Half Hull Model
of the Royal Yacht Britannia
Dimensions: 42″L x 11 1/2″W x 3 3/4″ Depth
Weight: 10 1/2 lbs.
Presented is an exceptionally fine and beautifully decorative Half Hull Model of the Royal Yacht Britannia Ca 1893. This presentation Model was done by American Marine Model Gallery, artist Peter Ward.

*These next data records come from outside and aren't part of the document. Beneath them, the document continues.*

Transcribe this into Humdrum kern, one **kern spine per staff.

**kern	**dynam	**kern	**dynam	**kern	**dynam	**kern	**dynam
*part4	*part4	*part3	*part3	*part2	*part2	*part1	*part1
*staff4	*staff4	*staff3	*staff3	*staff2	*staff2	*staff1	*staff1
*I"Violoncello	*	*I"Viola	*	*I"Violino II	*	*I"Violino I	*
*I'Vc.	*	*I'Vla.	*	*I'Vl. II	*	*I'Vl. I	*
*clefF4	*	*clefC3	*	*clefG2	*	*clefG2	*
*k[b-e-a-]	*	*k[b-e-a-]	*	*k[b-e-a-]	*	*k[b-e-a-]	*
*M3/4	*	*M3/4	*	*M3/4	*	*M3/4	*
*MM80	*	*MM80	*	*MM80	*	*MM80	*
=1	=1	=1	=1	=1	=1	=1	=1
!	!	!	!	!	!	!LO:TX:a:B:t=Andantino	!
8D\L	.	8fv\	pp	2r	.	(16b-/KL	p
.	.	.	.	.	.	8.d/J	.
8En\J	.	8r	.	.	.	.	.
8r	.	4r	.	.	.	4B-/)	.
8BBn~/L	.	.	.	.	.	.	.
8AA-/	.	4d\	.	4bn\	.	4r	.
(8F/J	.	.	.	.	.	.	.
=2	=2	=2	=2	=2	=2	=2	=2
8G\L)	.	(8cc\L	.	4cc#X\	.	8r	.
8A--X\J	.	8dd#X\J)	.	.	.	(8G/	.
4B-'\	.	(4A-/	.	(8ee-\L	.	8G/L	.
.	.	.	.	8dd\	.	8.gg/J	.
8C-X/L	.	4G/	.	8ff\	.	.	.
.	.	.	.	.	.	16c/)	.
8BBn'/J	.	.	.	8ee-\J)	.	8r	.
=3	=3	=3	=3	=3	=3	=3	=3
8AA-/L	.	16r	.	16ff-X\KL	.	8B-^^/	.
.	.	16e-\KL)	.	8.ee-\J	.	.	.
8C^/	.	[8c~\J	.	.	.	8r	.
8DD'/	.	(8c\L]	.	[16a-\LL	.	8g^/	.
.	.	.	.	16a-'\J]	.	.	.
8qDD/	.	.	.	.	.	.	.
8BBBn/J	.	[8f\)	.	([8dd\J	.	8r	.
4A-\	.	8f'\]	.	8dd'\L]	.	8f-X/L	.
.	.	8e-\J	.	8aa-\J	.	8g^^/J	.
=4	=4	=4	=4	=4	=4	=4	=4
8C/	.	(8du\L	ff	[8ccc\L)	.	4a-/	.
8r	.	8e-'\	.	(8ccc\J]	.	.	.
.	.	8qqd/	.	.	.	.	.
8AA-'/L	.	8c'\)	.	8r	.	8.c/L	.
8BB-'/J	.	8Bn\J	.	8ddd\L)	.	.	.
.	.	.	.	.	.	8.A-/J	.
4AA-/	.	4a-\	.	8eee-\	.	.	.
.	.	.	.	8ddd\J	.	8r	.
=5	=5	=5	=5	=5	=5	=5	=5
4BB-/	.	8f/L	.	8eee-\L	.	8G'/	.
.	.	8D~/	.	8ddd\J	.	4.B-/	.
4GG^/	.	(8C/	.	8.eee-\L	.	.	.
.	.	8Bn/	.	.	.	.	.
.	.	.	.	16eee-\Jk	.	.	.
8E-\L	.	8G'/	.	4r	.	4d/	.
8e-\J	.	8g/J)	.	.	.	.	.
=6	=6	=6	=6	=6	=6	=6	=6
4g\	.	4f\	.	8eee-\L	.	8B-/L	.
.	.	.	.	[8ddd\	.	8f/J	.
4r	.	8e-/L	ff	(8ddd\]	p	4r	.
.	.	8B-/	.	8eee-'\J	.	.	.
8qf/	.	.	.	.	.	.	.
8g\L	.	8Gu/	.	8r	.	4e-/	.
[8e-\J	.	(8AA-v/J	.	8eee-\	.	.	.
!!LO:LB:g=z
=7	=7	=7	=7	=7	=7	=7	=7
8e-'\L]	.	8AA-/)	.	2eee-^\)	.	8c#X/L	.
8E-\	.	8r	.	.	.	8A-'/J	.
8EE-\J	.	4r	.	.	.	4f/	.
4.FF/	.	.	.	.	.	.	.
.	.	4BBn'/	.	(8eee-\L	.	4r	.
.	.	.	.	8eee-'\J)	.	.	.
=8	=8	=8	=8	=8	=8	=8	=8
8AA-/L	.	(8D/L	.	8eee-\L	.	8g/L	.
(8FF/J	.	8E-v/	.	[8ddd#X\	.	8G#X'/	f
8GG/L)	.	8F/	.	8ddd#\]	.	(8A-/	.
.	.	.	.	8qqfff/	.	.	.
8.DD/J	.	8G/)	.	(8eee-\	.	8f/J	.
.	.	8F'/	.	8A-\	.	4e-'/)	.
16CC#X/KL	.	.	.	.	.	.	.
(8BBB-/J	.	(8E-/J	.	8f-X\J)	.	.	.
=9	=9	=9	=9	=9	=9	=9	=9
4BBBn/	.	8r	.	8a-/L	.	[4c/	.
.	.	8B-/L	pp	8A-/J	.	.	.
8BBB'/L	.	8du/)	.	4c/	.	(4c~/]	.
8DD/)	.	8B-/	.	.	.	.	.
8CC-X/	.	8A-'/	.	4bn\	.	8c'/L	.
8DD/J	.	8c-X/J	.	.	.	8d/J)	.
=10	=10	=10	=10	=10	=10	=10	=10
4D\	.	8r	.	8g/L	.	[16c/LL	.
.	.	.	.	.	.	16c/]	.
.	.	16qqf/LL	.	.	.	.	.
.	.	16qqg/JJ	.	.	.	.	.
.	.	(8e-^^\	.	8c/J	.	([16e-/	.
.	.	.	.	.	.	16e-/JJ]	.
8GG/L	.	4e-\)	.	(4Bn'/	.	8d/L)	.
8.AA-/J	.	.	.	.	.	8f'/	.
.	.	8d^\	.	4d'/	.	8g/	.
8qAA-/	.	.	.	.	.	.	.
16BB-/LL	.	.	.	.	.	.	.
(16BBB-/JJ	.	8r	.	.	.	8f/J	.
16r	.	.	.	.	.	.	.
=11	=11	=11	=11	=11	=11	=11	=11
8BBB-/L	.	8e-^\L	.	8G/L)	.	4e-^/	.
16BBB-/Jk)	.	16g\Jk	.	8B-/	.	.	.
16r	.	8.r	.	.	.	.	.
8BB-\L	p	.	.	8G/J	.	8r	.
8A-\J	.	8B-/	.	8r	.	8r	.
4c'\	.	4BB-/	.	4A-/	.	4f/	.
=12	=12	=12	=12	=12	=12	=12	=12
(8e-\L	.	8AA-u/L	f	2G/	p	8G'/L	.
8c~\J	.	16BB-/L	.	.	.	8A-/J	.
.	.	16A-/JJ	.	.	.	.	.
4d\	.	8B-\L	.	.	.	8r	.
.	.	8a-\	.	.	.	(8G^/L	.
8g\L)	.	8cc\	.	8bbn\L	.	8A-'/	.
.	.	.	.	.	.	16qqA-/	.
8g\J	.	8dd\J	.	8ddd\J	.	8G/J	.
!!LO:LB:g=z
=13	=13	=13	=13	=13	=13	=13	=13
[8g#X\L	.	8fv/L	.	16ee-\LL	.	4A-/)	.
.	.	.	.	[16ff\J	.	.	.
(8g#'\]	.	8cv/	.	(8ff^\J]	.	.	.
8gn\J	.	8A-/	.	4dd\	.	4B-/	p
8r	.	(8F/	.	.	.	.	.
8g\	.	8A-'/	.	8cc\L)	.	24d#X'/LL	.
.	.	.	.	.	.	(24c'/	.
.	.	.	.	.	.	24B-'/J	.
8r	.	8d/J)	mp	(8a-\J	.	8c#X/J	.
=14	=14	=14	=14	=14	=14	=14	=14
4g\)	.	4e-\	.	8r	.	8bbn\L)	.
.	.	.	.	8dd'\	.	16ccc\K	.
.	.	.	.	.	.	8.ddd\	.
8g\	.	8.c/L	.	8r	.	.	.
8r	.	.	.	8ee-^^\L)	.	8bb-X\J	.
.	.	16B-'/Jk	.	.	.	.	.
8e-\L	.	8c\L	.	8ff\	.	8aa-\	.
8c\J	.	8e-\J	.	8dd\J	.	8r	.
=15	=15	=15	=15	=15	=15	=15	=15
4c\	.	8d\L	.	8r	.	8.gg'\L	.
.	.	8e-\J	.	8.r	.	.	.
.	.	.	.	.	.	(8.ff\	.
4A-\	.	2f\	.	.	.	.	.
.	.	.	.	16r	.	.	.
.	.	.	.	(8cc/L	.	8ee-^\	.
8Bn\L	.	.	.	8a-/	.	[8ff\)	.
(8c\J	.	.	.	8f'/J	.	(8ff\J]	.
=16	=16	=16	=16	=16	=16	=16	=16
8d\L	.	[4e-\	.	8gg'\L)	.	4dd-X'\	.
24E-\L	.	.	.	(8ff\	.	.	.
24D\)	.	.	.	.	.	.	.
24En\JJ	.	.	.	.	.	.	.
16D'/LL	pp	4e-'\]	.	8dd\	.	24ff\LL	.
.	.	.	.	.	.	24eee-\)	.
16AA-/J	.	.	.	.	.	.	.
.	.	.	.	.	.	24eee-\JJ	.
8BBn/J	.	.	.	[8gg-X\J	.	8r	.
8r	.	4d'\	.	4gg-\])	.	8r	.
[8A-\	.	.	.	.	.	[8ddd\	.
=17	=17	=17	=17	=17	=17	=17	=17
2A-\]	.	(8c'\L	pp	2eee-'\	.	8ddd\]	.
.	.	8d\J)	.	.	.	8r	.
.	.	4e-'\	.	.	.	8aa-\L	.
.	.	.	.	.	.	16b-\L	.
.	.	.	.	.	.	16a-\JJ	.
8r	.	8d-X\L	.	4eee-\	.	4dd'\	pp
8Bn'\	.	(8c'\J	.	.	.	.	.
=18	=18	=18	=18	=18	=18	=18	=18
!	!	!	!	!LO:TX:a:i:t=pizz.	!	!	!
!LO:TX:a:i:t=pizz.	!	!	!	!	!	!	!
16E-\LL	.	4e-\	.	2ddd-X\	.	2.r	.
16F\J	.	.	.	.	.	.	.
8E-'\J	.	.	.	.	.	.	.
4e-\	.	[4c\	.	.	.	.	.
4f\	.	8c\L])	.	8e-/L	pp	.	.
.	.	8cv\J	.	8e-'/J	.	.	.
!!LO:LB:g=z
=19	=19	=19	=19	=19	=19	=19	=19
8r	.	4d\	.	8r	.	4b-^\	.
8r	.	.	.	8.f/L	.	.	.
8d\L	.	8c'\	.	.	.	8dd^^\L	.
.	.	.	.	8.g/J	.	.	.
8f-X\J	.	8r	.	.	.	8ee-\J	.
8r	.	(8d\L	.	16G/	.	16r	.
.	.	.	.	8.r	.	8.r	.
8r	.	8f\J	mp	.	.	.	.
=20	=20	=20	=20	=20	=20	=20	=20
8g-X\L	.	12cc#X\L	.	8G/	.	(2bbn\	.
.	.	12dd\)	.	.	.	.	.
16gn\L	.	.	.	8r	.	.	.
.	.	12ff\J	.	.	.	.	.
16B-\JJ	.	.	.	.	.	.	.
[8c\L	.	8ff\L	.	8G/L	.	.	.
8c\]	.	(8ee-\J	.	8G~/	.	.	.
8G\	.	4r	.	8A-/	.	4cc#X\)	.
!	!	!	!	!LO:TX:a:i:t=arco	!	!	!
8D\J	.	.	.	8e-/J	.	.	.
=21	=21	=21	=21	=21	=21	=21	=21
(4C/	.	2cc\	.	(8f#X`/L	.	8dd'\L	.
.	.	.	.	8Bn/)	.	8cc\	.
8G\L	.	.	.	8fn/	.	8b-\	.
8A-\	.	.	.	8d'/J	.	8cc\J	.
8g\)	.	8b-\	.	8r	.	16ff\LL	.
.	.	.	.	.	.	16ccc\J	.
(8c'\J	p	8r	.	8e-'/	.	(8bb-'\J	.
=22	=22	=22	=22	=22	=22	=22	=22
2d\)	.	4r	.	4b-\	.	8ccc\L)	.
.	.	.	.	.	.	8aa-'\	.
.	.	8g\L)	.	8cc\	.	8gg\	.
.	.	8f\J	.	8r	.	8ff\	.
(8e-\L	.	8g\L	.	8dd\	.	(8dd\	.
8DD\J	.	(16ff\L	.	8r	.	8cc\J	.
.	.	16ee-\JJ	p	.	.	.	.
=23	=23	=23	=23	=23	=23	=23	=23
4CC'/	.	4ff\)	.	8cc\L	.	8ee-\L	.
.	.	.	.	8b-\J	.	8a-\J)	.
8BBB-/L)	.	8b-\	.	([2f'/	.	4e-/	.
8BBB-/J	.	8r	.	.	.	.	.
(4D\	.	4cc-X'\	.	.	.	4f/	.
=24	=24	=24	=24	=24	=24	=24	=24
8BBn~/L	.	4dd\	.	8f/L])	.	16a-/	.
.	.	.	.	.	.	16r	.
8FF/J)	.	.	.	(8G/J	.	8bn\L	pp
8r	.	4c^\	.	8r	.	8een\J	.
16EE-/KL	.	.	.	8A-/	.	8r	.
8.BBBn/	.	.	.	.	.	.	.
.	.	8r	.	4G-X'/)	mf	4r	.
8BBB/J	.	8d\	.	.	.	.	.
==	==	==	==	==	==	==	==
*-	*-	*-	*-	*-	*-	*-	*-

His Majesty’s Yacht Britannia was a gaff-rigged cutter built in 1893 for RYS Commodore Albert Edward, Prince of Wales. She served both himself and his son King George V with a long racing career.
Britannia in the 1890s
Britannia was launched on 20 April 1893, a week ahead of Valkyrie II, and joined a fleet of first-class cutters that was growing fast as others followed the royal lead. In a highly competitive fleet, Britannia soon set about achieving the race results which would eventually establish her as the most successful racing yacht of all time.
By the end of her first year’s racing, Britannia had scored thirty-three wins from forty-three starts. In her second season, she won all seven races for the first-class yachts on the French Riviera, and then beat the 1893 America’s Cup defender Vigilant in home waters.
Despite a lull in big yacht racing after 1897, Britannia served as a trial horse for Sir Thomas Lipton’s first America’s Cup challenger Shamrock, and later passed on to several owners in a cruising trim with raised bulwarks. In 1920 King George V triggered the revival of the “Big class” by announcing that he would refit Britannia for racing. Although Britannia was the oldest yacht in the circuit, regular updates to her rig kept her a most successful racer throughout the 1920s. In 1931, she was converted to the J Class with a Bermuda rig, but despite the modifications, her performance to windward declined dramatically. Her last race was at Cowes in 1935. During her racing career, she won 231 races and took another 129 flags.
Back of the Half Hull Model
King George V’s dying wish was for his beloved yacht to follow him to the grave. On 10 July 1936, after Britannia had been stripped of her spars and fittings, her hull was towed out to St. Catherine’s Deep near the Isle of Wight, and she was sunk by HMS Winchester, commanded by Captain W.N.T. Beckett. RN.